Monitor mode is a MAC level concept, and doesn't alter any of the RF characteristics that would make operating this device illegal. (This is not legal advice. Consult with an attorney, etc etc)
Cool stuff. Good to see them recognize and use advantages of analog. I could tell them digital transmission of data has always been done with analog circuits but analog's invisible ubiquity is beside the point. ;)
Hell yes! Or even hardware acceleration for starting in random parts of videos on my PC so they don't break up and delay as often. This is the digital era. It's supposed to work more reliably than old, analog tech. I used to be able to stop my rewind or fast-forward on VCR within a few seconds of the target moment with clean play. Still not reliable with digital streaming. (sighs)
Note: I do like how, even with errors, it still takes under 20 seconds for me to get to any random part of the vid. That's an improvement over the rewind/fast-forward speeds. :)
whereas analog media stored full resolution versions of every frame.
Seeking is much easier when you can pick any random location and have all the data right there ready to use, and you don't have to backtrack and try to recreate things from previous frames.
Isn't a lot of that related to how the video is encoded/decoded though? I have only a basic understanding of how it works through working with video (not developing or tweaking actual codecs) but when I'm doing VJ-type stuff in Resolume (for example) I use a setup where all clips are encoded with a keyframe every frame. It makes for some huge clips but I can scrub or jump around or manipulate clips with no delay at all.
On the opposite end you've got streaming video or even many common formats and settings for ripped/downloaded video. Those do a keyframe every (x) frames and then between keyframes the file only contains the data for changes to the keyframe. This gets you smaller files so your downloads are quicker and your streams look nicer while using less bandwidth.
I know there's a lot more to it but at least with locally stored files, I thought it mostly had to do with keyframes.

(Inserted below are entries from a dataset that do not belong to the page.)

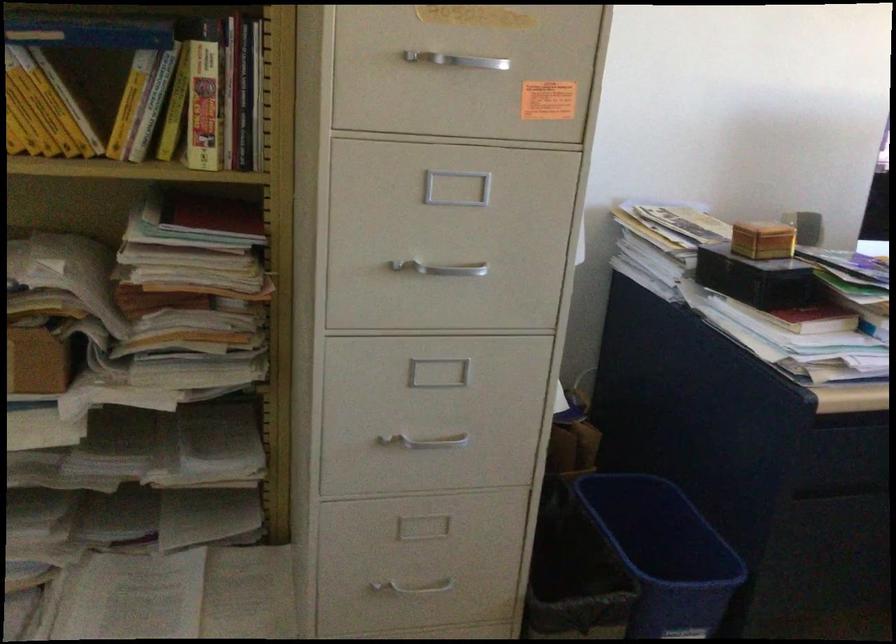
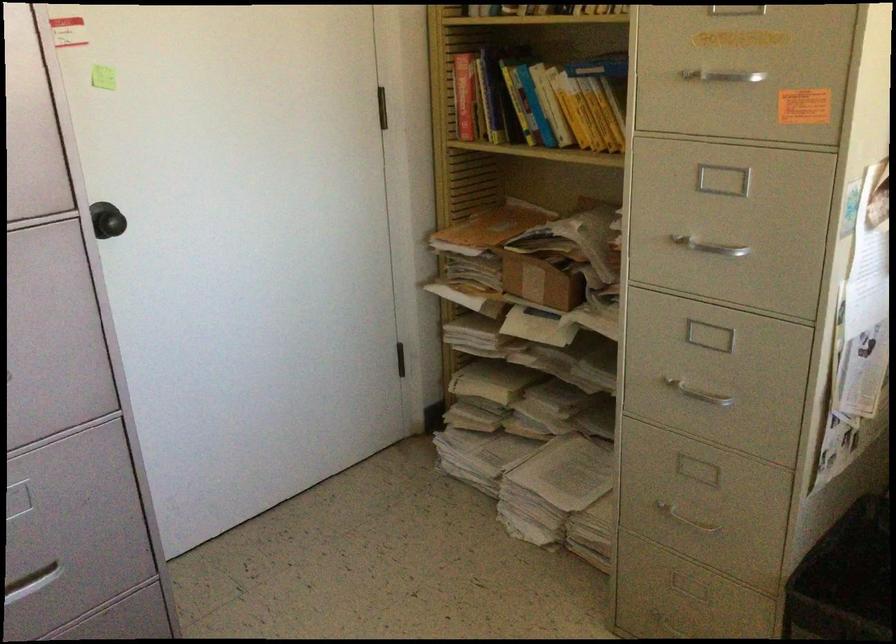
Find the pixel in the second image that matches pixel 461 67 in the first image.

(725, 82)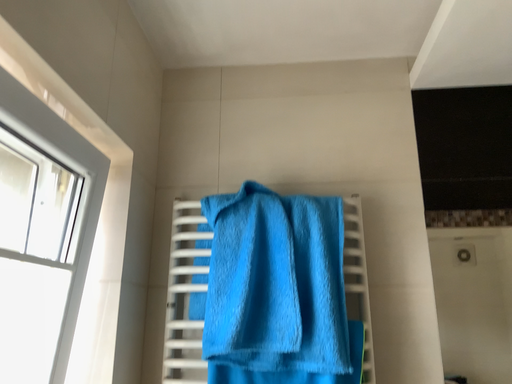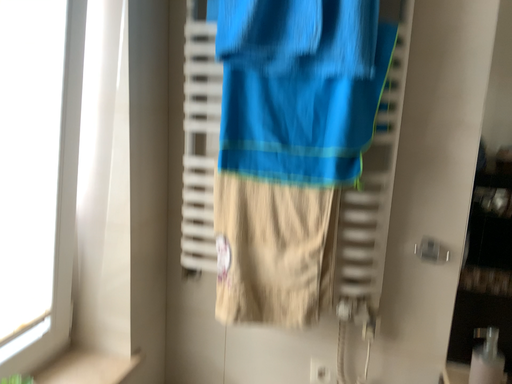
Question: How did the camera likely rotate when shooting the video?

Choices:
 (A) rotated right
 (B) rotated left

Answer: (B)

With streaming I'd imagine it's related more to how the stream is managed to download in chunks and maximize quality versus bandwidth (rather than focusing on quick scrubbing or quick access to random points of the video).

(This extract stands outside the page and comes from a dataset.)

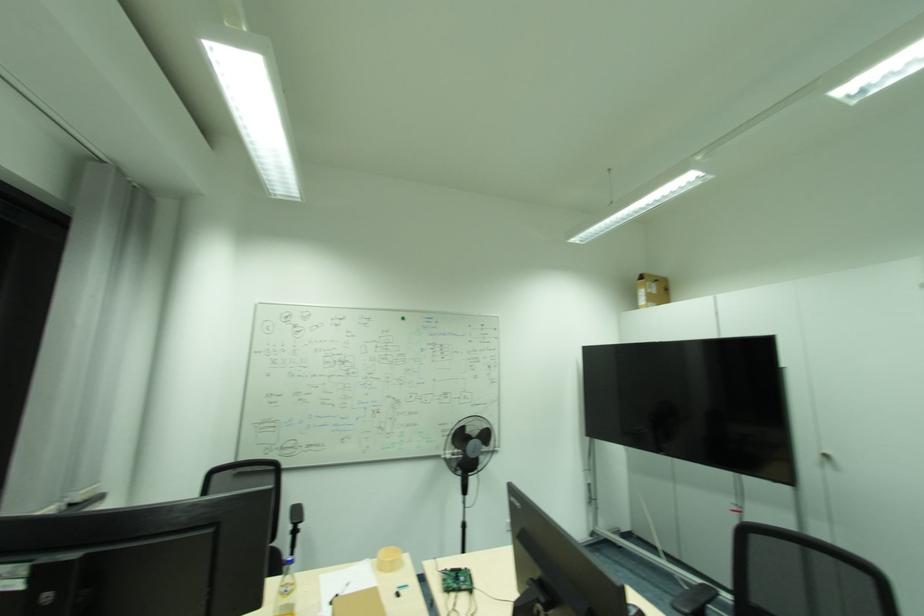
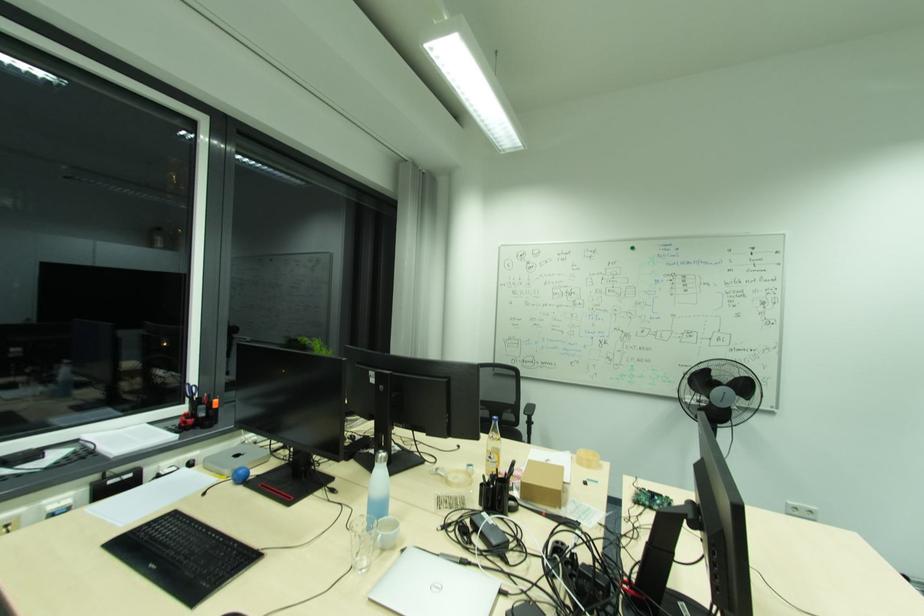
Locate, in the second image, the point that corresponds to point 491,436 in the first image.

I'm interested in this stuff so if there's something I'm missing or flat-out wrong about, feel free to educate me.
Oh I'm not a subject matter expert on video compression. I just know the difference between using a general-purpose CPU and the ASIC version of decoders is huge. It's why you have all these weak, low-power SOC's that can do 720/1080p etc. That's the hardware acceleration.

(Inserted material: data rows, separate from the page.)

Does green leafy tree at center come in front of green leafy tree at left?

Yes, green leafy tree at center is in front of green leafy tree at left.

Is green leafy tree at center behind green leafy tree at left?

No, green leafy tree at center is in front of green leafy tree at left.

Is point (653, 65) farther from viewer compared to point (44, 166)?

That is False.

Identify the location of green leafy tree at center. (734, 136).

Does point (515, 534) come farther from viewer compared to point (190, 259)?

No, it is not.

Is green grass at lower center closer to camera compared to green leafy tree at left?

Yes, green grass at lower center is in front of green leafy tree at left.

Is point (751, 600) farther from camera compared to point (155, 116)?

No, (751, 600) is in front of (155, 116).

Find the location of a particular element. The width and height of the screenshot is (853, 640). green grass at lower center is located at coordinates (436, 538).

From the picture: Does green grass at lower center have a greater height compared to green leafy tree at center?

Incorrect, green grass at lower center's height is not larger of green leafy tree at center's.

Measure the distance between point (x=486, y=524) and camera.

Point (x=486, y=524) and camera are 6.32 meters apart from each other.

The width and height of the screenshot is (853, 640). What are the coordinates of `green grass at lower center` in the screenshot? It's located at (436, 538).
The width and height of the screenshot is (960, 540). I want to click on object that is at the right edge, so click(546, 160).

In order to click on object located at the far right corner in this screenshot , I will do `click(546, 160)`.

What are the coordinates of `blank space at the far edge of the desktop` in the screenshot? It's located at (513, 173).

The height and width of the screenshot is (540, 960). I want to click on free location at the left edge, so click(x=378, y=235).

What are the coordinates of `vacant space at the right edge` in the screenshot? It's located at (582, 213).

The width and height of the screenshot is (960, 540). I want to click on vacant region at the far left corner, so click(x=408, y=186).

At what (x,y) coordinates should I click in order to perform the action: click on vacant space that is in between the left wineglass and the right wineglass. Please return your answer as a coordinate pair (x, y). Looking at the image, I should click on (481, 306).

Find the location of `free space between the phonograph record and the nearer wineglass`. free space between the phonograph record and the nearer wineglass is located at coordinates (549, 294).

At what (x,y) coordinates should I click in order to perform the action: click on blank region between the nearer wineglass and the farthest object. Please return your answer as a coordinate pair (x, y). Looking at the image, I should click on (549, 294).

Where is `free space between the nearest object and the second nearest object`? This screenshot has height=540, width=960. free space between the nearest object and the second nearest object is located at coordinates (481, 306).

I doubt it's designed for the random access I'm describing, though. So, one for that might solve the problem. Might also need to be integrated with a good, storage subsystem if that causes any difficulties. Cool, though, that yours lets people jump around at will. :)
> Note: I do like how, even with errors, it still takes under 20 seconds for me to get to any random part of the vid. That's an improvement over the rewind/fast-forward speeds. :)
Don't forget not having to rewind after watching/before watching. Glad that whole class of annoyance is gone, much more annoying than poor random access :)
"Note: I do like how, even with errors, it still takes under 20 seconds for me to get to any random part of the vid. That's an improvement over the rewind/fast-forward speeds. :)"
I know man. It's a semi-joking and semi-serious post where I point that people step from one mental, model (reliable/p2p/digital) to another (lossy/continuous/analog) to come up with a good solution to a problem. In this case, kind of reinventing one but with a medium that has plenty of cheap HW supporting it. It's technically digital but most like analog for the average person's experience with the attributes.
Not electricity but analog circuits. Many people think they have one or the other while they have a mix of both leaning heavily toward digital. So many misconceptions about the topic.